The Democratic Republic of the Congo is half a world away, but stopping the Ebola outbreak that’s claimed nearly 60 people in the African nation is still an integral part of President Trump’s goal of “putting America first,” the nation’s top disease fighter said Wednesday.

Dr. Robert R. Redfield, director of the Centers for Disease Control and Prevention, just returned from a visit and said U.S. efforts there are critical to stopping spread of the disease that terrorized the globe just a few years ago, during a previous outbreak in West Africa.

“I would argue it’s a really critical component of, if you will, putting America first in making sure that we can identify, detect and prevent global health threats that could negatively impact the state and well-being of Americans,” Dr. Redfield told The Washington Times.

The virus is infecting health workers and exacting an ever-larger death toll in a province riven by armed conflict, and public health officials fear the conditions are right for it to spread to neighboring countries.

Dr. Redfield said the CDC is embedding an employee inside the DRC’s health ministry to keep abreast, and nearly 30 CDC employees are coordinating the response from Beni, at the heart of the outbreak, to Kinshasa, the nation’s capital, to Geneva, Switzerland, which is home to the World Health Organization.



The agency’s also trained 30 Congolese to track down local contacts of infected persons through its field epidemiology program.

Dr. Redfield faces a series of domestic challenges, from opioid-fueled overdose deaths to food-borne disease outbreaks, yet he views global health security as one of his leading priorities.

“The truth is, part of our mission to protect the health and well-being of America is to identify and curtail these epidemics and [their] potential where they are. Stop them where they are,” he said. “Some people try to demarcate international versus domestic. I think we kind of passed over that somewhere in the early ‘80s, where we became global. I don’t know if a lot of us recognized it, but it happened.”

Influenza strains from China and microbial that develop resistance to antibiotics in India can swiftly become a problem for Americans.

And recent global scares like mosquito-borne Zika virus, which has been linked to birth defects, and Ebola, an often-fatal illness that spreads from human to human through the bodily fluids of people with symptoms, have grabbed headlines.

An Ebola outbreak in another part of the DRC was quickly stamped out earlier this year, yet the new outbreak — in North Kivu province — is already more deadly and threatens borders with Uganda and Rwanda.

Dr.
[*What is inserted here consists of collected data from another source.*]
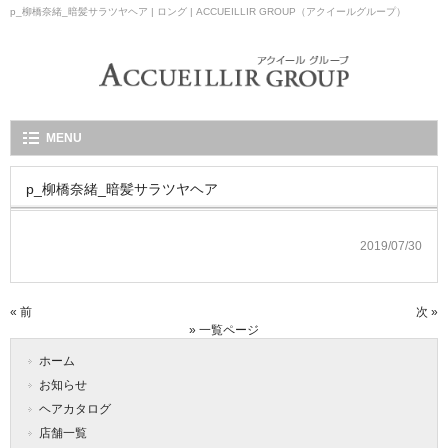
p_柳橋奈緒_暗髪サラツヤヘア | ロング | ACCUEILLIR GROUP（アクイールグループ）
MENU
p_柳橋奈緒_暗髪サラツヤヘア
2019/07/30
« 前
次 »
» 一覧ページ
ホーム
お知らせ
ヘアカタログ
店舗一覧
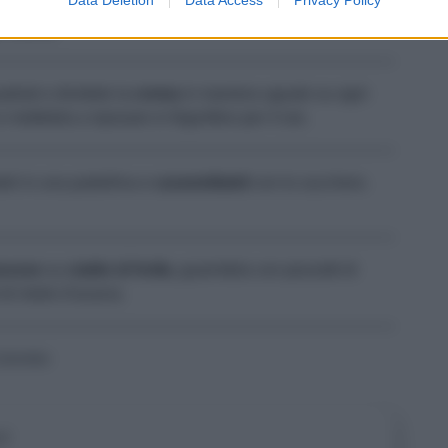
pone
e 200 g di
formaggio da spalmare
, insieme a 2
 d'abete.
adrati e dividete la
crema
in maniera uguale su ogni
mettetela a riposare in frigorifero per 4 ore.
teli in una padellina e
caramellateli
con lo zucchero.
ousse
su
cialde di frolla
, guarnitela con pezzetti di
 di miele d’acacia.
Colombo
ni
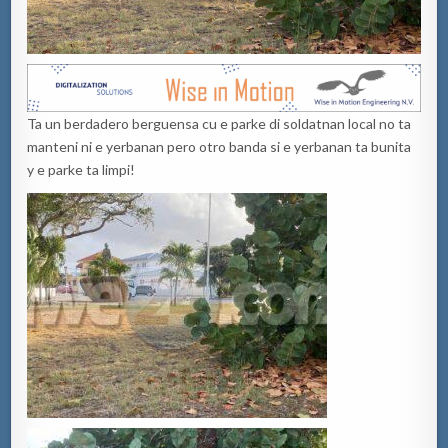
Ta un berdadero berguensa cu e parke di soldatnan local no ta
manteni ni e yerbanan pero otro banda si e yerbanan ta bunita
y e parke ta limpi!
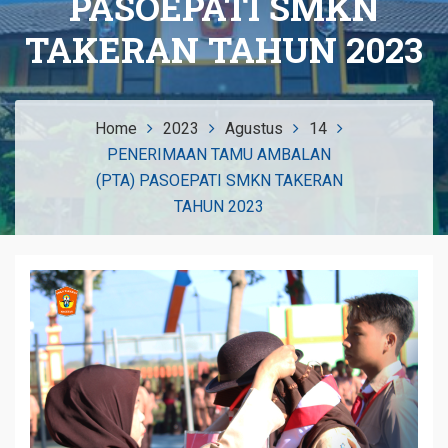
PASOEPATI SMKN
TAKERAN TAHUN 2023
Home
2023
Agustus
14
PENERIMAAN TAMU AMBALAN
(PTA) PASOEPATI SMKN TAKERAN
TAHUN 2023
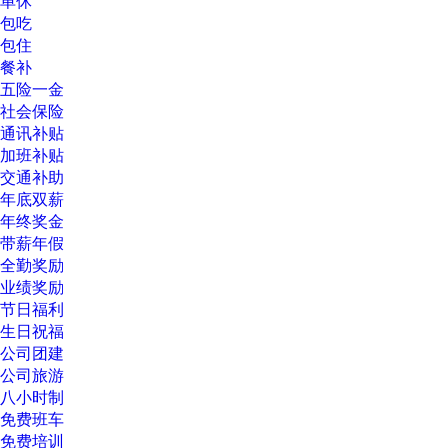
单休
包吃
包住
餐补
五险一金
社会保险
通讯补贴
加班补贴
交通补助
年底双薪
年终奖金
带薪年假
全勤奖励
业绩奖励
节日福利
生日祝福
公司团建
公司旅游
八小时制
免费班车
免费培训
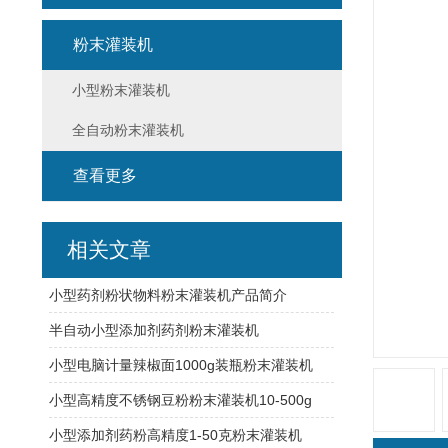
粉末灌装机
小型粉末灌装机
全自动粉末灌装机
查看更多
相关文章
小型药剂粉状物料粉末灌装机产品简介
半自动小型添加剂药剂粉末灌装机
小型电脑计量辣椒面1000g装瓶粉末灌装机
小型高精度不锈钢豆粉粉末灌装机10-500g
小型添加剂药粉高精度1-50克粉末灌装机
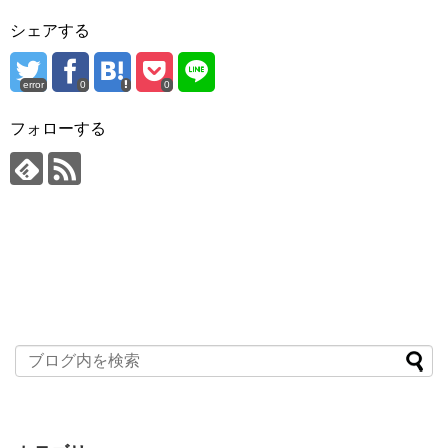
シェアする
error
0
0
フォローする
Redfield said his weeklong trip was to size up the situation personally.

“It’s better to over-respond at the beginning and then pull back,” he said. “The reason I went is just to make sure, ‘Are we giving all the support that needs to be done at this moment in time?’”

He said the availability of a trial vaccine, supplied by Merck, seemed to help responders in identifying contacts of those who are infected.

More than 2,100 people have received a trial vaccine, and thousands of additional doses are on their way, he said.

“Sometimes, contacts didn’t really want to be identified,” he said. “Now that you know that if you’re a contact, that you can maybe get a vaccine that will prevent you from getting sick, maybe contacts want to be identified.”

So far, the World Health Organization been able to follow up with known contacts, or they’re working with health workers within difficult zones to access them.

The center of the outbreak is in Mangina, a secure and accessible area, though there are surrounding areas that are difficult to reach due to active conflict in the region between government and rebel militia factions.

“No cases have been identified in hard-to-reach areas,” said WHO spokesman Tarik Jasarevic.

As of Monday, the outbreak had been linked to 102 confirmed or probable cases and 59 deaths.

The director said the next seven to 10 days could determine the arc of the outbreak, as they monitor and treat identified patients and see whether the incubation period for Ebola — 21 days — begins to lapse without new groups of infections cropping up.

In the meantime, the CDC will keep helping the DRC wherever it can.

“We know how to do this,” Dr. Redfield said. “This is what we do for a living.”